• WHAT IS REQUIRED
Below are some records. Reproduce them exactly from their first line through the line with "favorite_border", inclusive.
*** Opening EXERCISE INPUTS ***
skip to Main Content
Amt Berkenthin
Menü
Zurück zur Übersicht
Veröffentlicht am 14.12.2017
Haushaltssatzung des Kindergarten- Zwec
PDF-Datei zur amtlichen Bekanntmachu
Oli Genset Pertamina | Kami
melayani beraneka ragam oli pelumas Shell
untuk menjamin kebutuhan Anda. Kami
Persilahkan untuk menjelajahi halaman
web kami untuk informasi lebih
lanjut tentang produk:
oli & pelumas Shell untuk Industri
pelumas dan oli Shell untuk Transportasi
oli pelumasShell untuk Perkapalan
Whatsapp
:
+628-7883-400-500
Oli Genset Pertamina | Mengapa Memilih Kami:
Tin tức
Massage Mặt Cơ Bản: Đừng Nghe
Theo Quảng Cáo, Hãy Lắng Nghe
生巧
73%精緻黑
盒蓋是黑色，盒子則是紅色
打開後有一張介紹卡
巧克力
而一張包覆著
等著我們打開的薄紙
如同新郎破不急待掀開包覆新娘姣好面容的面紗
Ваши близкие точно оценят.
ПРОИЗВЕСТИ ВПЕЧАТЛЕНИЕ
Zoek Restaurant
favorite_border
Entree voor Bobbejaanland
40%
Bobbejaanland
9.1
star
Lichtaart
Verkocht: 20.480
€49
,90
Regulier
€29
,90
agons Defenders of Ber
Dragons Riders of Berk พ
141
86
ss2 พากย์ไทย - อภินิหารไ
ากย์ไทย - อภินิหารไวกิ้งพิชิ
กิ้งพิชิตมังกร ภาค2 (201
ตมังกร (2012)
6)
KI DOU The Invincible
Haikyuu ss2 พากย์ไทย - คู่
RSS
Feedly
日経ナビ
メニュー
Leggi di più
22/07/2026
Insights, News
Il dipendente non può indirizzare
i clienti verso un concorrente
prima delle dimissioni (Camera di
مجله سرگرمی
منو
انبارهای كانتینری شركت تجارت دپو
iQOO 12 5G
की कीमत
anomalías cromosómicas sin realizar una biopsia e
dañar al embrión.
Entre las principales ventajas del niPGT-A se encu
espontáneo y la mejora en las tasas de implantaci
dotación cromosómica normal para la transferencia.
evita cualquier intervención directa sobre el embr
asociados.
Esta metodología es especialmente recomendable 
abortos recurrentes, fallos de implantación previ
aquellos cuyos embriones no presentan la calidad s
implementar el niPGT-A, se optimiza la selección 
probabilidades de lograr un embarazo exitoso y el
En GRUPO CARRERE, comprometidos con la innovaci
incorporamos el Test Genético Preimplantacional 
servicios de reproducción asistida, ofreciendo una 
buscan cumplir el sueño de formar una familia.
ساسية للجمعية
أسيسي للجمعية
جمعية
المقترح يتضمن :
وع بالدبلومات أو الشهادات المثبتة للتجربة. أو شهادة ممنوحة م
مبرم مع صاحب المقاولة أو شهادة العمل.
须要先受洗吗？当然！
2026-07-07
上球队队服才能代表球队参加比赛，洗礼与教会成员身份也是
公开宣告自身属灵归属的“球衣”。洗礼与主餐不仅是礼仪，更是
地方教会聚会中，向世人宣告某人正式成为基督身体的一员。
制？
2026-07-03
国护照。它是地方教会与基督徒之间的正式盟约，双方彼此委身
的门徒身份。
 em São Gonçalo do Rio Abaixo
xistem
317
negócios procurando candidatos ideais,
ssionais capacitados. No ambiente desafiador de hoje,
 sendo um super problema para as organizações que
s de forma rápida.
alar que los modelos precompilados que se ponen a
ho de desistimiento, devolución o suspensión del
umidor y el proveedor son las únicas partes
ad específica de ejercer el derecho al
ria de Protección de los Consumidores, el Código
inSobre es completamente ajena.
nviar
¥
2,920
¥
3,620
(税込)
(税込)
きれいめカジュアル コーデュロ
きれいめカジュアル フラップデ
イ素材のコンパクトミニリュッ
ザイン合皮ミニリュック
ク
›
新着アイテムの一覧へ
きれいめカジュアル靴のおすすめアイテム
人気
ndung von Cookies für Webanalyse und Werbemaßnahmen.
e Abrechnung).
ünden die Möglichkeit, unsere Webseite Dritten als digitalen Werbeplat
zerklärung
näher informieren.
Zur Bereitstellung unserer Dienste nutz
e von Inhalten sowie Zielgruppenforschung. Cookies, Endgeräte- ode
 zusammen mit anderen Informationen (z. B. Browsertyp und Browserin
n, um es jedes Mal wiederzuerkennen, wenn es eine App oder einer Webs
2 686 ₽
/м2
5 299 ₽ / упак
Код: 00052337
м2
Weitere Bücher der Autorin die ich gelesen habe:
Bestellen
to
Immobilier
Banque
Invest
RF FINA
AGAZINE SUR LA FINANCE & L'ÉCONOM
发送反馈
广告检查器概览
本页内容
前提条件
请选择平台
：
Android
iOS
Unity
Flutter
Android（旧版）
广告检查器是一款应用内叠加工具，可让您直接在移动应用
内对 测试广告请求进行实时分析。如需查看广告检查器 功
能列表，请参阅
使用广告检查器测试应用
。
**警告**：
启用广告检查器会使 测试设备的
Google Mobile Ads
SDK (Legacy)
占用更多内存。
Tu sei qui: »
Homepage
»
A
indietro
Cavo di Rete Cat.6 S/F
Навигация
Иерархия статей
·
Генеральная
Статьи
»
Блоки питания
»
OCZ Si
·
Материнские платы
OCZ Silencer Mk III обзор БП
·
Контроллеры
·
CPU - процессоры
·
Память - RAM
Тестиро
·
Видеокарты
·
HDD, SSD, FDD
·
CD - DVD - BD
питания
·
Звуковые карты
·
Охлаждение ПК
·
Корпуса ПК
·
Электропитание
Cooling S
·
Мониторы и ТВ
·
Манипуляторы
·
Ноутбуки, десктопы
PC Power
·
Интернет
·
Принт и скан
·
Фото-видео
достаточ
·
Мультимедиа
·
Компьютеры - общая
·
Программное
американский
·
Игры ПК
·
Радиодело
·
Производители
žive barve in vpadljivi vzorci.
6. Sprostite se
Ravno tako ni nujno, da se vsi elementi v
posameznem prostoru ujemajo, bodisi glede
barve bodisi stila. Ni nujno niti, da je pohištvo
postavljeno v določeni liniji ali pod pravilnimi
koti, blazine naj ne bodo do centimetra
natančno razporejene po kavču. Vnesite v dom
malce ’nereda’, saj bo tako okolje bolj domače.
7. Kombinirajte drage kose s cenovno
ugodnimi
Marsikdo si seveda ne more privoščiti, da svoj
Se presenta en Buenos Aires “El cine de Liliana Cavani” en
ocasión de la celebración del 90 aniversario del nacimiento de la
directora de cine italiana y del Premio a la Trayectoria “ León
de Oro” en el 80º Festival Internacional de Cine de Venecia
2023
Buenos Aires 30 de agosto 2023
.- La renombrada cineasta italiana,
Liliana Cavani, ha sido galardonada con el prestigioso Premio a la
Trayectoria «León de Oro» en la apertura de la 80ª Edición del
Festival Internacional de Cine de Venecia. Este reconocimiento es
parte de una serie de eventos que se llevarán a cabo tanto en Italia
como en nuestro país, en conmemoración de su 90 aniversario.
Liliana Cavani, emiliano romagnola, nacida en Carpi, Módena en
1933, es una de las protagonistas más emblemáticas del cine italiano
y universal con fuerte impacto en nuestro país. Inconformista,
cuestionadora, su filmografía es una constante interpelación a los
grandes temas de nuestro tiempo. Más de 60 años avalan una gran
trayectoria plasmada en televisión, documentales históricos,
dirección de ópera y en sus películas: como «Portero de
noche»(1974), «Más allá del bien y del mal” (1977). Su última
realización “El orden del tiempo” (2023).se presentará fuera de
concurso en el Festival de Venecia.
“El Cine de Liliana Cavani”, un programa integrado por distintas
*** Closing EXERCISE INPUTS ***
• THE COMPLETED TASK
skip to Main Content
Amt Berkenthin
Menü
Zurück zur Übersicht
Veröffentlicht am 14.12.2017
Haushaltssatzung des Kindergarten- Zwec
PDF-Datei zur amtlichen Bekanntmachu
Oli Genset Pertamina | Kami
melayani beraneka ragam oli pelumas Shell
untuk menjamin kebutuhan Anda. Kami
Persilahkan untuk menjelajahi halaman
web kami untuk informasi lebih
lanjut tentang produk:
oli & pelumas Shell untuk Industri
pelumas dan oli Shell untuk Transportasi
oli pelumasShell untuk Perkapalan
Whatsapp
:
+628-7883-400-500
Oli Genset Pertamina | Mengapa Memilih Kami:
Tin tức
Massage Mặt Cơ Bản: Đừng Nghe
Theo Quảng Cáo, Hãy Lắng Nghe
生巧
73%精緻黑
盒蓋是黑色，盒子則是紅色
打開後有一張介紹卡
巧克力
而一張包覆著
等著我們打開的薄紙
如同新郎破不急待掀開包覆新娘姣好面容的面紗
Ваши близкие точно оценят.
ПРОИЗВЕСТИ ВПЕЧАТЛЕНИЕ
Zoek Restaurant
favorite_border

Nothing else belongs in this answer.